## Work to complete
Looking at the records below, please work out how many lines contain the word "Anzeigen" and give the number alone.
▼
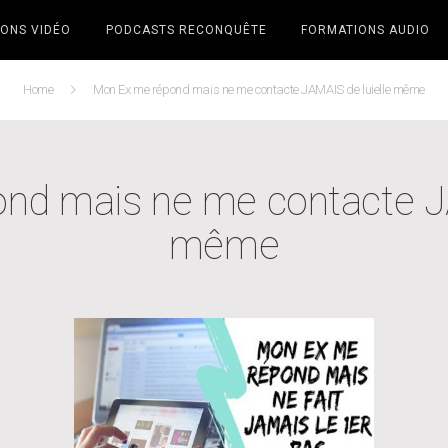
ONS VIDÉO
PODCASTS RECONQUÊTE
FORMATIONS AUDIO
Home
Mon Ex me répond mais ne me contacte JAMAIS de luielle même
nd mais ne me contacte JA
même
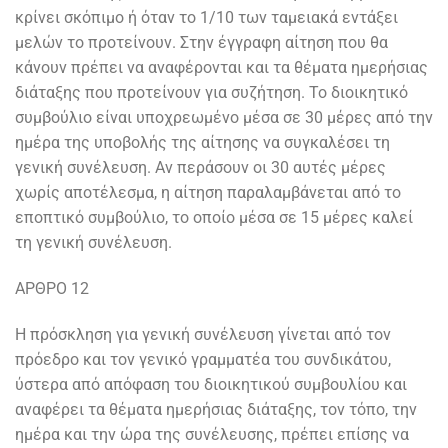
κρίνει σκόπιμο ή όταν το 1/10 των ταμειακά εντάξει
μελών το προτείνουν. Στην έγγραφη αίτηση που θα
κάνουν πρέπει να αναφέρονται και τα θέματα ημερήσιας
διάταξης που προτείνουν για συζήτηση. Το διοικητικό
συμβούλιο είναι υποχρεωμένο μέσα σε 30 μέρες από την
ημέρα της υποβολής της αίτησης να συγκαλέσει τη
γενική συνέλευση. Αν περάσουν οι 30 αυτές μέρες
χωρίς αποτέλεσμα, η αίτηση παραλαμβάνεται από το
εποπτικό συμβούλιο, το οποίο μέσα σε 15 μέρες καλεί
τη γενική συνέλευση.
ΑΡΘΡΟ 12
Η πρόσκληση για γενική συνέλευση γίνεται από τον
πρόεδρο και τον γενικό γραμματέα του συνδικάτου,
ύστερα από απόφαση του διοικητικού συμβουλίου και
αναφέρει τα θέματα ημερήσιας διάταξης, τον τόπο, την
ημέρα και την ώρα της συνέλευσης, πρέπει επίσης να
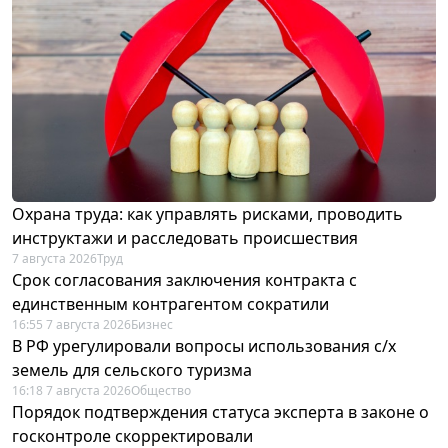
Охрана труда: как управлять рисками, проводить
инструктажи и расследовать происшествия
7 августа 2026
Труд
Срок согласования заключения контракта с
единственным контрагентом сократили
16:55 7 августа 2026
Бизнес
В РФ урегулировали вопросы использования с/х
земель для сельского туризма
16:18 7 августа 2026
Общество
Порядок подтверждения статуса эксперта в законе о
госконтроле скорректировали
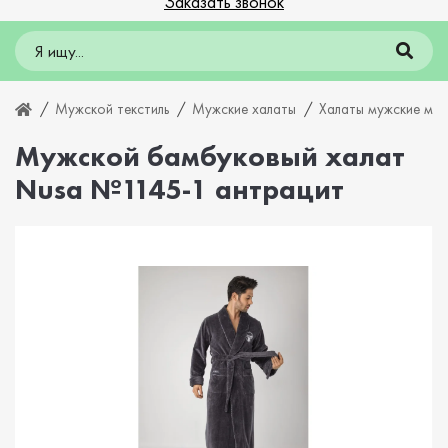
Заказать звонок
Мужской текстиль
Мужские халаты
Халаты мужские ма
Мужской бамбуковый халат
Nusa №1145-1 антрацит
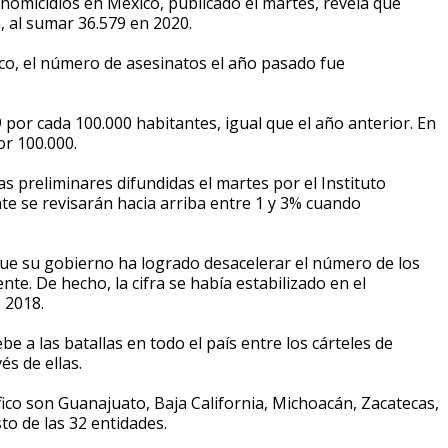
omicidios en México, publicado el martes, revela que
 al sumar 36.579 en 2020.
o, el número de asesinatos el año pasado fue
9 por cada 100.000 habitantes, igual que el año anterior. En
or 100.000.
as preliminares difundidas el martes por el Instituto
te se revisarán hacia arriba entre 1 y 3% cuando
e su gobierno ha logrado desacelerar el número de los
te. De hecho, la cifra se había estabilizado en el
 2018.
e a las batallas en todo el país entre los cárteles de
és de ellas.
fico son Guanajuato, Baja California, Michoacán, Zacatecas,
o de las 32 entidades.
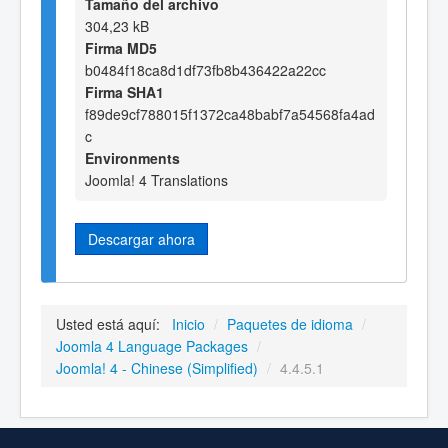
Tamaño del archivo
304,23 kB
Firma MD5
b0484f18ca8d1df73fb8b436422a22cc
Firma SHA1
f89de9cf788015f1372ca48babf7a54568fa4ad
c
Environments
Joomla! 4 Translations
Descargar ahora
Usted está aquí:
Inicio
/
Paquetes de idioma
/
Joomla 4 Language Packages
/
Joomla! 4 - Chinese (Simplified)
/
4.4.5.1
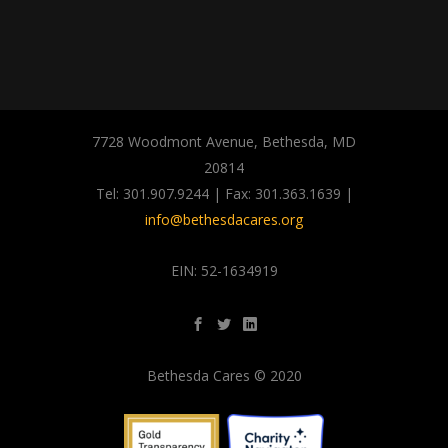
7728 Woodmont Avenue, Bethesda, MD
20814
Tel: 301.907.9244 | Fax: 301.363.1639 |
info@bethesdacares.org
EIN: 52-1634919
Bethesda Cares © 2020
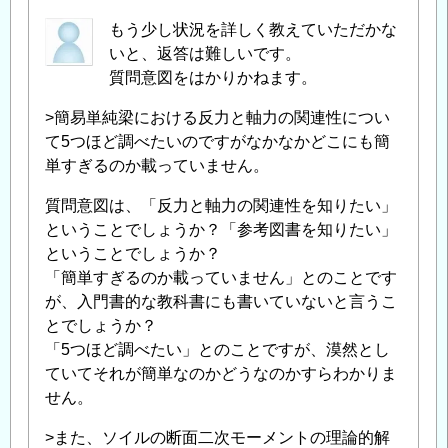
もう少し状況を詳しく教えていただかな
いと、返答は難しいです。
質問意図をはかりかねます。
>簡易単純梁における反力と軸力の関連性につい
て5つほど調べたいのですがなかなかどこにも簡
単すぎるのか載っていません。
質問意図は、「反力と軸力の関連性を知りたい」
ということでしょうか？「参考図書を知りたい」
ということでしょうか？
「簡単すぎるのか載っていません」とのことです
が、入門書的な教科書にも書いていないと言うこ
とでしょうか？
「5つほど調べたい」とのことですが、漠然とし
ていてそれが簡単なのかどうなのかすらわかりま
せん。
>また、ソイルの断面二次モーメントの理論的解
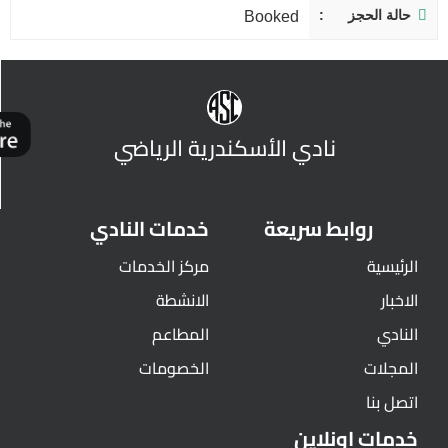
حالة الحجز
Booked
نادي الأسكندرية الرياضي
روابط سريعة
خدمات النادي
الرئيسية
مركز الخدمات
الاخبار
الانشطة
النادي
المطاعم
المجلات
الخصومات
اتصل بنا
خدمات اونلاين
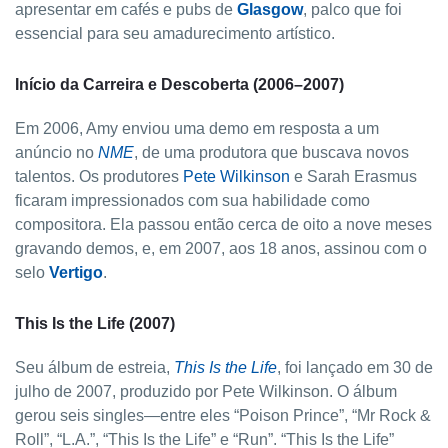
apresentar em cafés e pubs de
Glasgow
, palco que foi
essencial para seu amadurecimento artístico.
Início da Carreira e Descoberta (2006–2007)
Em 2006, Amy enviou uma demo em resposta a um
anúncio no
NME
, de uma produtora que buscava novos
talentos. Os produtores
Pete Wilkinson
e Sarah Erasmus
ficaram impressionados com sua habilidade como
compositora. Ela passou então cerca de oito a nove meses
gravando demos, e, em 2007, aos 18 anos, assinou com o
selo
Vertigo
.
This Is the Life
(2007)
Seu álbum de estreia,
This Is the Life
, foi lançado em 30 de
julho de 2007, produzido por Pete Wilkinson. O álbum
gerou seis singles—entre eles “Poison Prince”, “Mr Rock &
Roll”, “L.A.”, “This Is the Life” e “Run”. “This Is the Life”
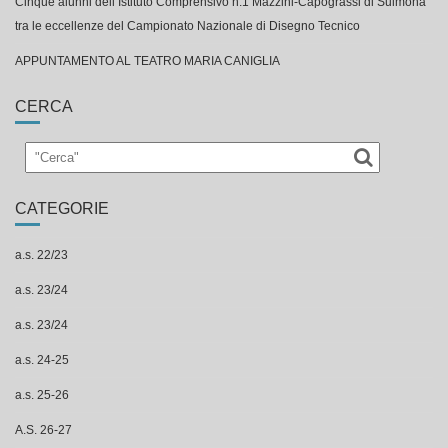
Cinque alunni dell’Istituto Comprensivo n.1 Mazzini-Capograssi di Sulmona
tra le eccellenze del Campionato Nazionale di Disegno Tecnico
APPUNTAMENTO AL TEATRO MARIA CANIGLIA
CERCA
CATEGORIE
a.s. 22/23
a.s. 23/24
a.s. 23/24
a.s. 24-25
a.s. 25-26
A.S. 26-27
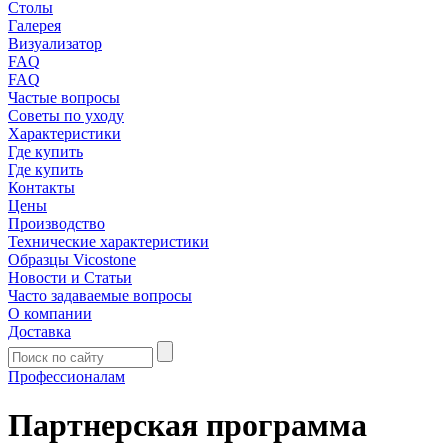
Столы
Галерея
Визуализатор
FAQ
FAQ
Частые вопросы
Советы по уходу
Характеристики
Где купить
Где купить
Контакты
Цены
Производство
Технические характеристики
Образцы Vicostone
Новости и Статьи
Часто задаваемые вопросы
О компании
Доставка
Профессионалам
Партнерская программа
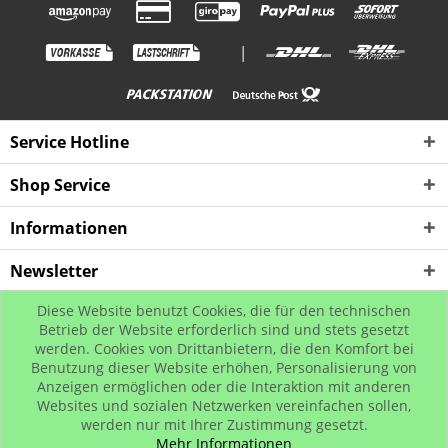
|
Service Hotline
Shop Service
Informationen
Newsletter
Diese Website benutzt Cookies, die für den technischen
* Alle Preise inkl. gesetzl. Mehrwertsteuer zzgl. Versandkosten, wenn nicht
Betrieb der Website erforderlich sind und stets gesetzt
werden. Cookies von Drittanbietern, die den Komfort bei
anders beschrieben
Benutzung dieser Website erhöhen, Personalisierung von
© www.urban-street-shop.com
Anzeigen ermöglichen oder die Interaktion mit anderen
Websites und sozialen Netzwerken vereinfachen sollen,
werden nur mit Ihrer Zustimmung gesetzt.
Mehr Informationen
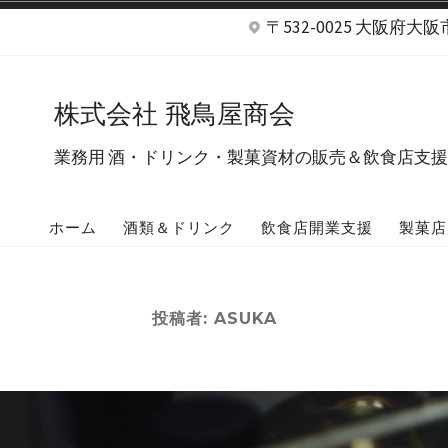
コ
〒532-0025 大阪府大
ン
テ
株式会社 飛鳥屋商会
ン
業務用 酒・ドリンク・製菓資材の販売＆飲食店支援 | 
ツ
へ
ホーム
酒類＆ドリンク
飲食店開業支援
製菓店
ス
キ
ッ
投稿者:
ASUKA
プ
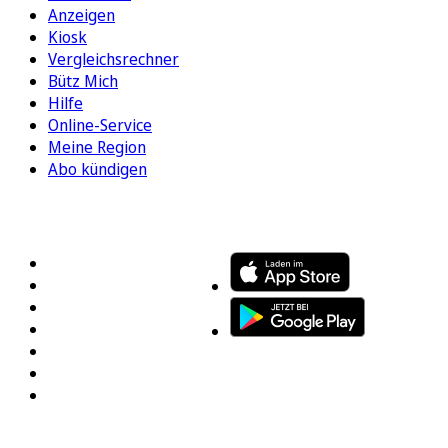
Anzeigen
Kiosk
Vergleichsrechner
Bütz Mich
Hilfe
Online-Service
Meine Region
Abo kündigen
FOLGEN SIE UNS
ENTDECKEN SIE UNSERE APP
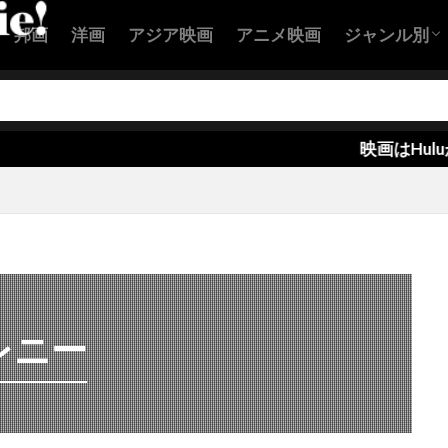
ン・バランスキー
クリステル・フルランド
クリステン・ウィ
邦画
洋画
アジア映画
アニメ映画
ジャンル別
スチュワート
クリストファー・B・ランドン
クリストファー
ー・エクルストン
クリストファー・カーリー
アクション
コメディ映
恋愛映画
ヒューマン
SF映画
サスペンス
ホラー映画
ー・ケネディー・ローフォード
クリストファー・セロン
ー・テレフセン
クリストファー・ニコラス・スミス
クリスト
映画はHuluが良い！
ー・バート
クリストファー・マイヤー
クリストファー・マッ
ー・ミンツ＝プラッセ
クリストファー・ヤング
クリストファ
ー・ロイド
クリストファー・ワイン
クリストフ・ベック
ヴァルツ
クリスピン・グローヴァー
クリスピン・ストラザー
ール
クリス・ウィリアムズ
クリス・エリス
クリス・
レニー
パー
クリス・ケンティス
クリス・コロンバス
クリス・
ンドン
クリス・タッカー
クリス・ディケンズ
クリス・
アー
クリス・ブリガム
クリス・ヘンチー
クリス・ベン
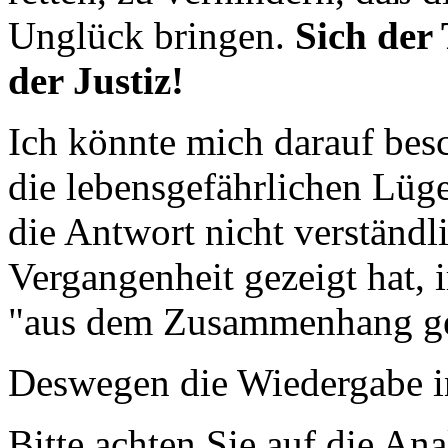
Unglück bringen.
Sich der
der Justiz!
Ich könnte mich darauf bes
die lebensgefährlichen Lüg
die Antwort nicht verständli
Vergangenheit gezeigt hat,
"aus dem Zusammenhang ge
Deswegen die Wiedergabe i
Bitte achten Sie auf die An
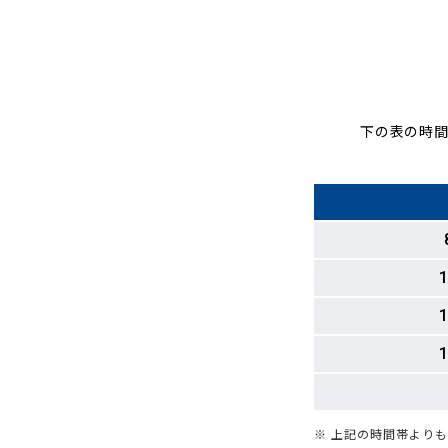
下の表の時間
1
1
1
※ 上記の時間帯より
▲
## Output below
2